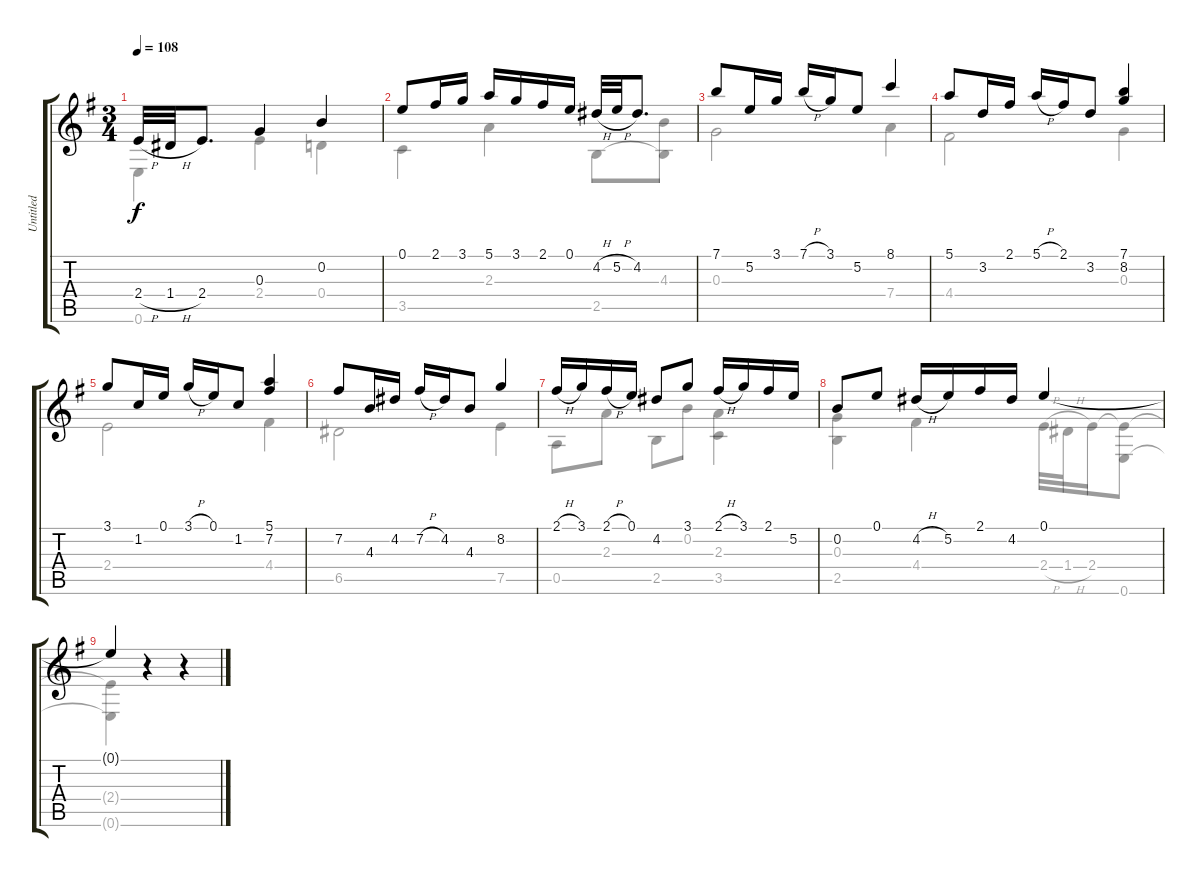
\track ("Untitled" "Untitled") {instrument acousticguitarnylon}
\staff {score tabs}
\tuning (E4 B3 G3 D3 A2 E2) {hide}
\voice
\ts (3 4)
\tempo 108
\clef g2
\ks g
2.4{h}.32{dy f} 1.4{h}.32 2.4.8{d} 0.3.4 0.2.4 |
0.1.8 2.1.16 3.1.16 5.1.16 3.1.16 2.1.16 0.1.16 4.2{h}.32 5.2{h}.32 4.2.8{d} |
7.1.8 5.2.16 3.1.16 7.1{h}.16 3.1.16 5.2.8 8.1.4 |
5.1.8 3.2.16 2.1.16 5.1{h}.16 2.1.16 3.2.8 (7.1 8.2).4 |
3.1.8 1.2.16 0.1.16 3.1{h}.16 0.1.16 1.2.8 (5.1 7.2).4 |
7.2.8 4.3.16 4.2.16 7.2{h}.16 4.2.16 4.3.8 8.2.4 |
2.1{h}.16 3.1.16 2.1{h}.16 0.1.16 4.2.8 3.1.8 2.1{h}.16 3.1.16 2.1.16 5.2.16 |
0.2.8 0.1.8 4.2{h}.16 5.2.16 2.1.16 4.2.16 0.1.4 |
0.1{t}.4 r.4 r.4
\voice
\clef g2
\ottava regular
\simile none
\ks g
0.6.4{dy f} 2.4.4 0.4.4 |
3.5.4 2.3.4 2.5.8 (4.3 2.5{t}).8 |
0.3.2 7.4.4 |
4.4.2 0.3.4 |
2.4.2 4.4.4 |
6.5.2 7.5.4 |
0.5.8 2.3.8 2.5.8 0.2.8 (2.3 3.5).4 |
(0.3 2.5).4 4.4.4 2.4{h}.32 1.4{h}.32 2.4.16 (2.4{t} 0.6).8 |
(2.4{t} 0.6{t}).4 r.4 r.4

Aim:
Extract every line of the entries verbatim, starting with the first line and going on through the line that contains "7.2.8 4.3.16 4.2.16", both ends included. Leave the pictures out of your answer.

Complete response:
\track ("Untitled" "Untitled") {instrument acousticguitarnylon}
\staff {score tabs}
\tuning (E4 B3 G3 D3 A2 E2) {hide}
\voice
\ts (3 4)
\tempo 108
\clef g2
\ks g
2.4{h}.32{dy f} 1.4{h}.32 2.4.8{d} 0.3.4 0.2.4 |
0.1.8 2.1.16 3.1.16 5.1.16 3.1.16 2.1.16 0.1.16 4.2{h}.32 5.2{h}.32 4.2.8{d} |
7.1.8 5.2.16 3.1.16 7.1{h}.16 3.1.16 5.2.8 8.1.4 |
5.1.8 3.2.16 2.1.16 5.1{h}.16 2.1.16 3.2.8 (7.1 8.2).4 |
3.1.8 1.2.16 0.1.16 3.1{h}.16 0.1.16 1.2.8 (5.1 7.2).4 |
7.2.8 4.3.16 4.2.16 7.2{h}.16 4.2.16 4.3.8 8.2.4 |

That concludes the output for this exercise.